Data records START

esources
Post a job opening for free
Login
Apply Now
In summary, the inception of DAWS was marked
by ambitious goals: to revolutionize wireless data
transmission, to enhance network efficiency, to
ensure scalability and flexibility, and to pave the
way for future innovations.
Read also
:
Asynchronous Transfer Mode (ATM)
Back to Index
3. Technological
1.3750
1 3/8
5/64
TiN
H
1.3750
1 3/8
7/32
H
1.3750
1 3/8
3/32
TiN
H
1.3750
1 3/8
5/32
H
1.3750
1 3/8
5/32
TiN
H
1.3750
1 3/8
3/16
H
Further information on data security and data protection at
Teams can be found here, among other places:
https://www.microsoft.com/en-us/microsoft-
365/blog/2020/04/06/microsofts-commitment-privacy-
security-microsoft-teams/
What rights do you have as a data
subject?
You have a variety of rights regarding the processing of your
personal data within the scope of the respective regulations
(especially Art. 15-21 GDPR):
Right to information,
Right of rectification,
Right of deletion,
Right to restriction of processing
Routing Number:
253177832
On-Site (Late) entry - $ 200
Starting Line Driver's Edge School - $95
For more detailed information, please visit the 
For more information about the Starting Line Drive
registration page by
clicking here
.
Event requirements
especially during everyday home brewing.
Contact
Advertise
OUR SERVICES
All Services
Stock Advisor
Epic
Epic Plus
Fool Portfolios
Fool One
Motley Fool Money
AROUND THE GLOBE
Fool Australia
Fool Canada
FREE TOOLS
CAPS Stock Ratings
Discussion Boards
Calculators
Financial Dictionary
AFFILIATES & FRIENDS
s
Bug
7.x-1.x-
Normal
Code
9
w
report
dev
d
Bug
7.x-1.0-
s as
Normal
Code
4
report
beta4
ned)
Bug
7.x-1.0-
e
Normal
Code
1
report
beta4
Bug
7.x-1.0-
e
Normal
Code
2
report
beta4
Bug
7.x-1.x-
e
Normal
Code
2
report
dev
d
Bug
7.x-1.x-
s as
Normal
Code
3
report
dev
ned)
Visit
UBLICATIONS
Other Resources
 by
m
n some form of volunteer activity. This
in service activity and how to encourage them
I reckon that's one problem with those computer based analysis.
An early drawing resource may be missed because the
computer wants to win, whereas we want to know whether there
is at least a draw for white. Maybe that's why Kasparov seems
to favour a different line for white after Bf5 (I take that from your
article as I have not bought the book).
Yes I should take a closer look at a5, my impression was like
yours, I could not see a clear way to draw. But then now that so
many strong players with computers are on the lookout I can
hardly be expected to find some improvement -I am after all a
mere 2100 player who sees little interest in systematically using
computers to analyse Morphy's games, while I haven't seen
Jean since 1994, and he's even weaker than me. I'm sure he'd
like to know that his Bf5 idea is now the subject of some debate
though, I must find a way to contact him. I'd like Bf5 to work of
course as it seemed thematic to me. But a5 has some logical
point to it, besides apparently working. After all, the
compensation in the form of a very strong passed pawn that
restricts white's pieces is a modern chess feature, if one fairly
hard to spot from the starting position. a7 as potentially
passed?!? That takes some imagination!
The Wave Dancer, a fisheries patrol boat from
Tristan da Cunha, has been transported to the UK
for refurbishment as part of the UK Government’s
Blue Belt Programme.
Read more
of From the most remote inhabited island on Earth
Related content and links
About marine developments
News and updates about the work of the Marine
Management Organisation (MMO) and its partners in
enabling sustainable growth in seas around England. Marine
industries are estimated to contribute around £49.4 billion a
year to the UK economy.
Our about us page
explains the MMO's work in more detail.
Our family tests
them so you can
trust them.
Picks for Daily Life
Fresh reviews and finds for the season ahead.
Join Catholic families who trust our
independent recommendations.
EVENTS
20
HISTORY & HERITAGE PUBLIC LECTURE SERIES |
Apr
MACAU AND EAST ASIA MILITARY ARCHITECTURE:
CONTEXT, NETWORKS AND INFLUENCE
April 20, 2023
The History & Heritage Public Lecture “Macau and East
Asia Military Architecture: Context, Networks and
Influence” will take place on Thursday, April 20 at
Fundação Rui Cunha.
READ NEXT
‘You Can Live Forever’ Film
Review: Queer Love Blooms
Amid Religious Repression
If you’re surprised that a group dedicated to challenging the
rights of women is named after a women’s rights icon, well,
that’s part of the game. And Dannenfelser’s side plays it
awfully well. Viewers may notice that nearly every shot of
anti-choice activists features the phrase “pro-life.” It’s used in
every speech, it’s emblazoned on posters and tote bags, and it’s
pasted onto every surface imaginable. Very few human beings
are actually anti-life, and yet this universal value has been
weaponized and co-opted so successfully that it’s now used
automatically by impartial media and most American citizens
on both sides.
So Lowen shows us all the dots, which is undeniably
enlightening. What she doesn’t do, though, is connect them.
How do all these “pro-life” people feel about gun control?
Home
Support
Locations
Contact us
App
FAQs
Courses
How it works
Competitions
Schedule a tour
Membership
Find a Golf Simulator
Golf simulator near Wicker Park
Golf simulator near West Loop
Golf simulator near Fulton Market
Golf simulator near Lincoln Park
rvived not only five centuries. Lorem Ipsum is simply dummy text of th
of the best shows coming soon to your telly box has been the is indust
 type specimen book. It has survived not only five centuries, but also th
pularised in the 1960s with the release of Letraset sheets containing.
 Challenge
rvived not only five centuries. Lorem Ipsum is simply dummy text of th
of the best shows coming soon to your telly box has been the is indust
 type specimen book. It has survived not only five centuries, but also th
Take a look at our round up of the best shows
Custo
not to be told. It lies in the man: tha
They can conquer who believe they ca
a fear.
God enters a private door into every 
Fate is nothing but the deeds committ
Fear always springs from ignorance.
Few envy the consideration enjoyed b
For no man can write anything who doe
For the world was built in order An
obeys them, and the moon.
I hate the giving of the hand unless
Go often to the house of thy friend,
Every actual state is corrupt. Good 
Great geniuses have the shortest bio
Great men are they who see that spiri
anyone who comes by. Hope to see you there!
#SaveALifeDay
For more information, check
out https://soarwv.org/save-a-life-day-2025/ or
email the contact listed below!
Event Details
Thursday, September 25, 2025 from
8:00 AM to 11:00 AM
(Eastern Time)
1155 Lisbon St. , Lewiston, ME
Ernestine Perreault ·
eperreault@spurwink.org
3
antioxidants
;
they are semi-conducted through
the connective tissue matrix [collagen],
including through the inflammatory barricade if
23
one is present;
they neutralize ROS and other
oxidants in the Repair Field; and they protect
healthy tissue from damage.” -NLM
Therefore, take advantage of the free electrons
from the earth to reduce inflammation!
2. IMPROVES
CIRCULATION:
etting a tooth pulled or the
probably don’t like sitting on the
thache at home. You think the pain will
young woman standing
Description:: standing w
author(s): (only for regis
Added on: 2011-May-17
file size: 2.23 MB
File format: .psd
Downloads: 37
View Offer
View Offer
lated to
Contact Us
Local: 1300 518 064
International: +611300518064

Data records END

» **What to produce**: Reproduce every line of the records above, character for character and in the same order.

» **Solution**:
esources
Post a job opening for free
Login
Apply Now
In summary, the inception of DAWS was marked
by ambitious goals: to revolutionize wireless data
transmission, to enhance network efficiency, to
ensure scalability and flexibility, and to pave the
way for future innovations.
Read also
:
Asynchronous Transfer Mode (ATM)
Back to Index
3. Technological
1.3750
1 3/8
5/64
TiN
H
1.3750
1 3/8
7/32
H
1.3750
1 3/8
3/32
TiN
H
1.3750
1 3/8
5/32
H
1.3750
1 3/8
5/32
TiN
H
1.3750
1 3/8
3/16
H
Further information on data security and data protection at
Teams can be found here, among other places:
https://www.microsoft.com/en-us/microsoft-
365/blog/2020/04/06/microsofts-commitment-privacy-
security-microsoft-teams/
What rights do you have as a data
subject?
You have a variety of rights regarding the processing of your
personal data within the scope of the respective regulations
(especially Art. 15-21 GDPR):
Right to information,
Right of rectification,
Right of deletion,
Right to restriction of processing
Routing Number:
253177832
On-Site (Late) entry - $ 200
Starting Line Driver's Edge School - $95
For more detailed information, please visit the 
For more information about the Starting Line Drive
registration page by
clicking here
.
Event requirements
especially during everyday home brewing.
Contact
Advertise
OUR SERVICES
All Services
Stock Advisor
Epic
Epic Plus
Fool Portfolios
Fool One
Motley Fool Money
AROUND THE GLOBE
Fool Australia
Fool Canada
FREE TOOLS
CAPS Stock Ratings
Discussion Boards
Calculators
Financial Dictionary
AFFILIATES & FRIENDS
s
Bug
7.x-1.x-
Normal
Code
9
w
report
dev
d
Bug
7.x-1.0-
s as
Normal
Code
4
report
beta4
ned)
Bug
7.x-1.0-
e
Normal
Code
1
report
beta4
Bug
7.x-1.0-
e
Normal
Code
2
report
beta4
Bug
7.x-1.x-
e
Normal
Code
2
report
dev
d
Bug
7.x-1.x-
s as
Normal
Code
3
report
dev
ned)
Visit
UBLICATIONS
Other Resources
 by
m
n some form of volunteer activity. This
in service activity and how to encourage them
I reckon that's one problem with those computer based analysis.
An early drawing resource may be missed because the
computer wants to win, whereas we want to know whether there
is at least a draw for white. Maybe that's why Kasparov seems
to favour a different line for white after Bf5 (I take that from your
article as I have not bought the book).
Yes I should take a closer look at a5, my impression was like
yours, I could not see a clear way to draw. But then now that so
many strong players with computers are on the lookout I can
hardly be expected to find some improvement -I am after all a
mere 2100 player who sees little interest in systematically using
computers to analyse Morphy's games, while I haven't seen
Jean since 1994, and he's even weaker than me. I'm sure he'd
like to know that his Bf5 idea is now the subject of some debate
though, I must find a way to contact him. I'd like Bf5 to work of
course as it seemed thematic to me. But a5 has some logical
point to it, besides apparently working. After all, the
compensation in the form of a very strong passed pawn that
restricts white's pieces is a modern chess feature, if one fairly
hard to spot from the starting position. a7 as potentially
passed?!? That takes some imagination!
The Wave Dancer, a fisheries patrol boat from
Tristan da Cunha, has been transported to the UK
for refurbishment as part of the UK Government’s
Blue Belt Programme.
Read more
of From the most remote inhabited island on Earth
Related content and links
About marine developments
News and updates about the work of the Marine
Management Organisation (MMO) and its partners in
enabling sustainable growth in seas around England. Marine
industries are estimated to contribute around £49.4 billion a
year to the UK economy.
Our about us page
explains the MMO's work in more detail.
Our family tests
them so you can
trust them.
Picks for Daily Life
Fresh reviews and finds for the season ahead.
Join Catholic families who trust our
independent recommendations.
EVENTS
20
HISTORY & HERITAGE PUBLIC LECTURE SERIES |
Apr
MACAU AND EAST ASIA MILITARY ARCHITECTURE:
CONTEXT, NETWORKS AND INFLUENCE
April 20, 2023
The History & Heritage Public Lecture “Macau and East
Asia Military Architecture: Context, Networks and
Influence” will take place on Thursday, April 20 at
Fundação Rui Cunha.
READ NEXT
‘You Can Live Forever’ Film
Review: Queer Love Blooms
Amid Religious Repression
If you’re surprised that a group dedicated to challenging the
rights of women is named after a women’s rights icon, well,
that’s part of the game. And Dannenfelser’s side plays it
awfully well. Viewers may notice that nearly every shot of
anti-choice activists features the phrase “pro-life.” It’s used in
every speech, it’s emblazoned on posters and tote bags, and it’s
pasted onto every surface imaginable. Very few human beings
are actually anti-life, and yet this universal value has been
weaponized and co-opted so successfully that it’s now used
automatically by impartial media and most American citizens
on both sides.
So Lowen shows us all the dots, which is undeniably
enlightening. What she doesn’t do, though, is connect them.
How do all these “pro-life” people feel about gun control?
Home
Support
Locations
Contact us
App
FAQs
Courses
How it works
Competitions
Schedule a tour
Membership
Find a Golf Simulator
Golf simulator near Wicker Park
Golf simulator near West Loop
Golf simulator near Fulton Market
Golf simulator near Lincoln Park
rvived not only five centuries. Lorem Ipsum is simply dummy text of th
of the best shows coming soon to your telly box has been the is indust
 type specimen book. It has survived not only five centuries, but also th
pularised in the 1960s with the release of Letraset sheets containing.
 Challenge
rvived not only five centuries. Lorem Ipsum is simply dummy text of th
of the best shows coming soon to your telly box has been the is indust
 type specimen book. It has survived not only five centuries, but also th
Take a look at our round up of the best shows
Custo
not to be told. It lies in the man: tha
They can conquer who believe they ca
a fear.
God enters a private door into every 
Fate is nothing but the deeds committ
Fear always springs from ignorance.
Few envy the consideration enjoyed b
For no man can write anything who doe
For the world was built in order An
obeys them, and the moon.
I hate the giving of the hand unless
Go often to the house of thy friend,
Every actual state is corrupt. Good 
Great geniuses have the shortest bio
Great men are they who see that spiri
anyone who comes by. Hope to see you there!
#SaveALifeDay
For more information, check
out https://soarwv.org/save-a-life-day-2025/ or
email the contact listed below!
Event Details
Thursday, September 25, 2025 from
8:00 AM to 11:00 AM
(Eastern Time)
1155 Lisbon St. , Lewiston, ME
Ernestine Perreault ·
eperreault@spurwink.org
3
antioxidants
;
they are semi-conducted through
the connective tissue matrix [collagen],
including through the inflammatory barricade if
23
one is present;
they neutralize ROS and other
oxidants in the Repair Field; and they protect
healthy tissue from damage.” -NLM
Therefore, take advantage of the free electrons
from the earth to reduce inflammation!
2. IMPROVES
CIRCULATION:
etting a tooth pulled or the
probably don’t like sitting on the
thache at home. You think the pain will
young woman standing
Description:: standing w
author(s): (only for regis
Added on: 2011-May-17
file size: 2.23 MB
File format: .psd
Downloads: 37
View Offer
View Offer
lated to
Contact Us
Local: 1300 518 064
International: +611300518064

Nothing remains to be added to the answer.